Eletropaulo Metropolitana Eletricidade de Sao Paulo, Brazil’s largest power distributor, is expecting profit to drop less than some analysts estimate after rates were cut to make manufacturers more competitive.

Earnings before interest, taxes, depreciation and amortization, known as Ebitda, will fall 30 percent to 35 percent on an annual basis after regulators cut Eletropaulo rates by 9.3 percent in July, Chief Executive Officer Britaldo Soares said in an interview. Analysts expect Ebitda to drop 62 percent in 2012 and a 15 percent decline in 2013, according to data compiled by Bloomberg.

The Eletropaulo rate cut, which was bigger than analysts anticipated, was the first step in a broader drive by President Dilma Rousseff to force utilities to reduce power bills. Her plan, which was unveiled in September, wiped out more than $10 billion in the market value of power companies. The stocks pared losses last week after Brazil boosted compensation for companies that cut prices now in exchange for renewing contracts set to expire through 2017.
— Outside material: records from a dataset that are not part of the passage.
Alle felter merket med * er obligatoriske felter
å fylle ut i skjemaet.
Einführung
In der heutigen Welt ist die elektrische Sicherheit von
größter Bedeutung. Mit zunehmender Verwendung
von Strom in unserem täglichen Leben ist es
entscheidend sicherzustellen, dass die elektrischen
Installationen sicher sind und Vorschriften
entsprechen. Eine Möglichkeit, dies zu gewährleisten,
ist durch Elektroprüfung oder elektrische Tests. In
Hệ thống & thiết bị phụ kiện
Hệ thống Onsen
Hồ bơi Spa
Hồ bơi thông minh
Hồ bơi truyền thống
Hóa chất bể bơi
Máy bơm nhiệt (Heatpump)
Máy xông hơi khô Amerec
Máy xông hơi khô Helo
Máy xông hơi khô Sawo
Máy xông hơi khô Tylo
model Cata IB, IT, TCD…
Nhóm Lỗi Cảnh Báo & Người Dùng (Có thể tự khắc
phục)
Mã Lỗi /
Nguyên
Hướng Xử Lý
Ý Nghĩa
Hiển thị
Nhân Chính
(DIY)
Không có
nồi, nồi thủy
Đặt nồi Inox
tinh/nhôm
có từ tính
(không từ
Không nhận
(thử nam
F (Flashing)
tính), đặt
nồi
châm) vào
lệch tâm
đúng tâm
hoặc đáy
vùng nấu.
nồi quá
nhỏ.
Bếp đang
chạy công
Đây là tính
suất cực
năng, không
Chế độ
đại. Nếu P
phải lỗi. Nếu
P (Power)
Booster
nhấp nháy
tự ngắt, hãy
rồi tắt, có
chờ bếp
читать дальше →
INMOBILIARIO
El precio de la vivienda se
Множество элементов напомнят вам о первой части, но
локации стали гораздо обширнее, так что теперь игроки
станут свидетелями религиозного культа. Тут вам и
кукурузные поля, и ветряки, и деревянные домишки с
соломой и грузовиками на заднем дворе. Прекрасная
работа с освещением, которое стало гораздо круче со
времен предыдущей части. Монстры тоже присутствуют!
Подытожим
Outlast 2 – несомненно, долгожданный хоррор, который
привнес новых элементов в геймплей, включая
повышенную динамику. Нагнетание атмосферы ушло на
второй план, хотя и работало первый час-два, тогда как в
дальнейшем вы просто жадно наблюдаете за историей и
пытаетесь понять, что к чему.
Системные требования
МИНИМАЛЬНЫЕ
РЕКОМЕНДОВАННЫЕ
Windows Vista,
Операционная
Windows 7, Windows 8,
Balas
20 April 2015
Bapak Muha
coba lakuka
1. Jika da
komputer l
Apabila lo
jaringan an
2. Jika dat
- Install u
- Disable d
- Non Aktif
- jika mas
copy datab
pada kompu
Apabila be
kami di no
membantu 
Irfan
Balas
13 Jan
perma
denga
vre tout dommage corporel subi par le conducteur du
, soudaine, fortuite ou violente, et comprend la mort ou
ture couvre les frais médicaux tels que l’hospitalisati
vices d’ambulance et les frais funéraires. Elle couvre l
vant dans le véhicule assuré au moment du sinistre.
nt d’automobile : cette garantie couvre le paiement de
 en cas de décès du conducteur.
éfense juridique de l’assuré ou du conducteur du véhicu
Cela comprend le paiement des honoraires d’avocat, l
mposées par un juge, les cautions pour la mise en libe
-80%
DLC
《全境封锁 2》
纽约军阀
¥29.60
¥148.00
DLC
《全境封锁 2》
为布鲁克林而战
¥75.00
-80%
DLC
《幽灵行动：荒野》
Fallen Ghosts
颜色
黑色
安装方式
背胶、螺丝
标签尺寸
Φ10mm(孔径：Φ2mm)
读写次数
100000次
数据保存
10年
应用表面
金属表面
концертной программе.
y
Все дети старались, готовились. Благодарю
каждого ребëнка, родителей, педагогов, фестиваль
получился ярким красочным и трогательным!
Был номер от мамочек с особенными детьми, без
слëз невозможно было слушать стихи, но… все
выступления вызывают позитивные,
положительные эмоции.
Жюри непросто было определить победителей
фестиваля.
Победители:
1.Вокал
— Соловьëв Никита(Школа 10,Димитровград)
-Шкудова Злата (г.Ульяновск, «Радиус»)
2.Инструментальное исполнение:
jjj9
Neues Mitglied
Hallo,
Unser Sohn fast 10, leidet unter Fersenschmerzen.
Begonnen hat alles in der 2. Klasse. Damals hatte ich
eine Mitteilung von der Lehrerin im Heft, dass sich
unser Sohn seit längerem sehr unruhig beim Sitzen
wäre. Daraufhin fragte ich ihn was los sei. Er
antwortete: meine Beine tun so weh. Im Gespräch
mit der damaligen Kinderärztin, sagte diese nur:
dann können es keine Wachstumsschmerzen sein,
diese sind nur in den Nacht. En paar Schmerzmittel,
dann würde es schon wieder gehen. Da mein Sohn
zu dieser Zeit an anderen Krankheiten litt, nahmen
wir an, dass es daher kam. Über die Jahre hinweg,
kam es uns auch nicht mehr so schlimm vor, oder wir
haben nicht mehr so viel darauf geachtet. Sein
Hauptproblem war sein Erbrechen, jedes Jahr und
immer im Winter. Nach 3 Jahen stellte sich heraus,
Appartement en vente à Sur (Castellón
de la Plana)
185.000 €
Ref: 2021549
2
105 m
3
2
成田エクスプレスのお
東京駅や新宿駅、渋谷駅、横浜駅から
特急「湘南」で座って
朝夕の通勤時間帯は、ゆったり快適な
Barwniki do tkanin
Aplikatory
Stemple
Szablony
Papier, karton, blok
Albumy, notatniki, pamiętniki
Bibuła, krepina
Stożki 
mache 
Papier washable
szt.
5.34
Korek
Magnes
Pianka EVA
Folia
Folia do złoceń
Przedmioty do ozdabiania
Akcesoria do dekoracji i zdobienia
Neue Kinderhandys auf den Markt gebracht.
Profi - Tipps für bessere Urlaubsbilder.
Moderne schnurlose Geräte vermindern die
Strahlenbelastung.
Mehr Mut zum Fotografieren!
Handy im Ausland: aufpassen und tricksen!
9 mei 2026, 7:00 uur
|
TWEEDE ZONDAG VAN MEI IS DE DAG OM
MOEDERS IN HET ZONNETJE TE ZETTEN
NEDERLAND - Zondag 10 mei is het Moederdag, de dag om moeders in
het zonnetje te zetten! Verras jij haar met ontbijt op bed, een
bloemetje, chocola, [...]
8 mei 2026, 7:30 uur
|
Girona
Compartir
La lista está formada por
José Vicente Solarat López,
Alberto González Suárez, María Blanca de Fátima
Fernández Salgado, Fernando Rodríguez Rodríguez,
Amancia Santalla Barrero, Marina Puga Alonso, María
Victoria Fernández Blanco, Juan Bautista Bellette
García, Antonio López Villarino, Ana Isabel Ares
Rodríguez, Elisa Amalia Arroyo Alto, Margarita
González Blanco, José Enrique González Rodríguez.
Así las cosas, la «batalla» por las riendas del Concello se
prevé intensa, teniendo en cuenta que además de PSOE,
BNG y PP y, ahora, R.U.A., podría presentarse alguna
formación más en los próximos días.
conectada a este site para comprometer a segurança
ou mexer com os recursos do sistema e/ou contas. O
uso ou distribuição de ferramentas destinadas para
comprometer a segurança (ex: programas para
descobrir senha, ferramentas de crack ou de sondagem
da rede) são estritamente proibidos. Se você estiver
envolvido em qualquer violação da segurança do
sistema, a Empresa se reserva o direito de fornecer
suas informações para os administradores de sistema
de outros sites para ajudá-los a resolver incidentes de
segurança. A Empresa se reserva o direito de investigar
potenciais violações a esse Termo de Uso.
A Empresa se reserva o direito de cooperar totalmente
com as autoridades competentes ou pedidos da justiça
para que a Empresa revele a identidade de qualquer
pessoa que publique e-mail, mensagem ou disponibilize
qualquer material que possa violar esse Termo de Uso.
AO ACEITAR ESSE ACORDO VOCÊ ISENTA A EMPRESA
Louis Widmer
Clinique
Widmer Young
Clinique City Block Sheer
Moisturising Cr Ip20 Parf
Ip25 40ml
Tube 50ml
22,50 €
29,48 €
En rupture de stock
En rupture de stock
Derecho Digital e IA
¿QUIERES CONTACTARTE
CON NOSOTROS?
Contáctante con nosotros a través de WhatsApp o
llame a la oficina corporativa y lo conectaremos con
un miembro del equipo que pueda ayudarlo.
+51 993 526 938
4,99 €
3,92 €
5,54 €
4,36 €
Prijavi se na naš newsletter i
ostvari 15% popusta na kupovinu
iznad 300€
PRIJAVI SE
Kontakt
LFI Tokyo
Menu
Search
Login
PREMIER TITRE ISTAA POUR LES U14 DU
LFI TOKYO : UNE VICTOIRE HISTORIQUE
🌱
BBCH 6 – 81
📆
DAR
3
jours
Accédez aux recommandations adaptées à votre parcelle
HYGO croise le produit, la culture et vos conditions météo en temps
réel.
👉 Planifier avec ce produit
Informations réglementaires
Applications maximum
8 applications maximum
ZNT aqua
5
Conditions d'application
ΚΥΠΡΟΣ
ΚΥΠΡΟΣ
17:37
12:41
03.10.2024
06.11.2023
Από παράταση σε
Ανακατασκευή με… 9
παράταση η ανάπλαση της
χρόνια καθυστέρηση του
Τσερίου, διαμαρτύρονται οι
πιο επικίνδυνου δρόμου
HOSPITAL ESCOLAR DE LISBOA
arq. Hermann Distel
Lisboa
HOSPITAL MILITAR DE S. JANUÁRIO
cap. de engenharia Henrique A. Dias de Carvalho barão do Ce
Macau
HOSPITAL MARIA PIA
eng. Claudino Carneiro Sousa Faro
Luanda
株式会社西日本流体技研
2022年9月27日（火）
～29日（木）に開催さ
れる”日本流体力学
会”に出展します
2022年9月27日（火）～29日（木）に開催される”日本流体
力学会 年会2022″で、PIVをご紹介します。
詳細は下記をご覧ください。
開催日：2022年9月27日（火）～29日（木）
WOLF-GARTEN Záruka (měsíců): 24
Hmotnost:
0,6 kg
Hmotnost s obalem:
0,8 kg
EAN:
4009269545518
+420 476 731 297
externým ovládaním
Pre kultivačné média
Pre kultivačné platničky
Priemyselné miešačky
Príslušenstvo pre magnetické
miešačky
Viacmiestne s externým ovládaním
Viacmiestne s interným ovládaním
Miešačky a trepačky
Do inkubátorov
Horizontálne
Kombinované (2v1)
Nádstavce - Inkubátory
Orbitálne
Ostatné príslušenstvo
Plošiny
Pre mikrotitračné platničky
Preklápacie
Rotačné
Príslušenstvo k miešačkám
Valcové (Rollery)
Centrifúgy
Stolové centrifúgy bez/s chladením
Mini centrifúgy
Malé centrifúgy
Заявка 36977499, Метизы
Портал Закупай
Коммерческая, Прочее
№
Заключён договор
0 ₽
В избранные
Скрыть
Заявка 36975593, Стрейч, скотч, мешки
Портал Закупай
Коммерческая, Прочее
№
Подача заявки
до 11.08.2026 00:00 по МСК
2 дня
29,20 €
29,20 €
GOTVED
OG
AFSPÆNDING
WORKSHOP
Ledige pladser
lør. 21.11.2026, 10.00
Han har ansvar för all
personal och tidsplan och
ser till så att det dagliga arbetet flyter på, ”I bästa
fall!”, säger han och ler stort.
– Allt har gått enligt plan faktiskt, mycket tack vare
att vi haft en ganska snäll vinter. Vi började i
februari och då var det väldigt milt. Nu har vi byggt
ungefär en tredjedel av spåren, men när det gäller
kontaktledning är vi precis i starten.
“I don’t think anybody disagrees with the fact that something had to be done with regards to the costs of energy,” Soares said in a Nov. 30 interview at the company’s headquarters in Barueri, Brazil. “Because of the way it was announced, the markets were surprised and reacted very badly to the uncertainties that were put on the table.”

Eletrobras Gains

State-run Centrais Eletricas Brasileiras SA, or Eletrobras, as Brazil’s largest generator is known, led the gains by power companies last week after the government raised compensation by 9.87 billion reais ($4.7 billion) to 29.87 billion reais.

“The government is seeking a negotiating angle,” Gabriel Salas, an analyst at JPMorgan Chase & Co., said in a telephone interview from New York. “It’s making the transition to the new rules more benign.”

Eletrobras, based on Rio de Janeiro, has dropped 64 percent this year, Sao Paulo-based Cesp fell 43 percent and Eletropaulo is down 62 percent. Brazil’s benchmark stock index has gained 2.6 percent in the same period.

Eletropaulo was ordered by the electricity regulator to cut rates as part of a regular review taken every four years. Eletropaulo and generator AES Tiete SA, both of which are controlled by Arlington, Virginia-based AES Corp., won’t be immediately affected by the renegotiation of contract terms and prices because they don’t have any concessions expiring before 2017, Soares said. Eletropaulo shares rose 1 percent to 13.84 reais at 10:50 a.m. in Sao Paulo.

Unhappy Shareholders

Eletrobras, which had the biggest weekly gain since September 1998 last week, voted in a shareholder meeting yesterday to accept the government renewal terms. Companies have until today to say whether they will agree to cut rates or return contracts.

Not all shareholders are happy with the sweetened compensation offer.

“The country is being very harmed by interference in the markets,” Joao Antonio Lian, the representative of Eletrobras minority shareholder Fundo Nueva Sumatra, which voted against the government’s terms, said in an interview after the investor meeting yesterday in Brasilia. “You already have people abroad saying that Brazil is on its way to become a Venezuela or an Argentina. Never in history has the value of public companies been so damaged.”


Shareholders of Cia. Energetica de Sao Paulo voted not to renew three concessions worth 1.76 billion reais in a meeting yesterday, according to a regulatory filing. Cia. de Transmissao de Energia Eletrica Paulista shareholders, which also met yesterday, agreed to the terms.

Concern that government intervention will reduce earnings probably will prompt shareholders to demand higher returns for new investments and projects, Eletropaulo’s Soares said.

“Certainly with all these uncertainties, with all this noise, the cost of financing has increased somewhat,” he said. “It’s reasonable to say that we may see an increase in the cost of equity and the cost of debt.”

The move by the government to make the renewal terms more favorable may help utility shares regain some more of their losses, said Rafael Dias, an analyst at Banco do Brasil SA.

“It’s still early to price this in,” he said. “But it’s a first step in the sense that the government also realizes that it can’t harm companies that much.”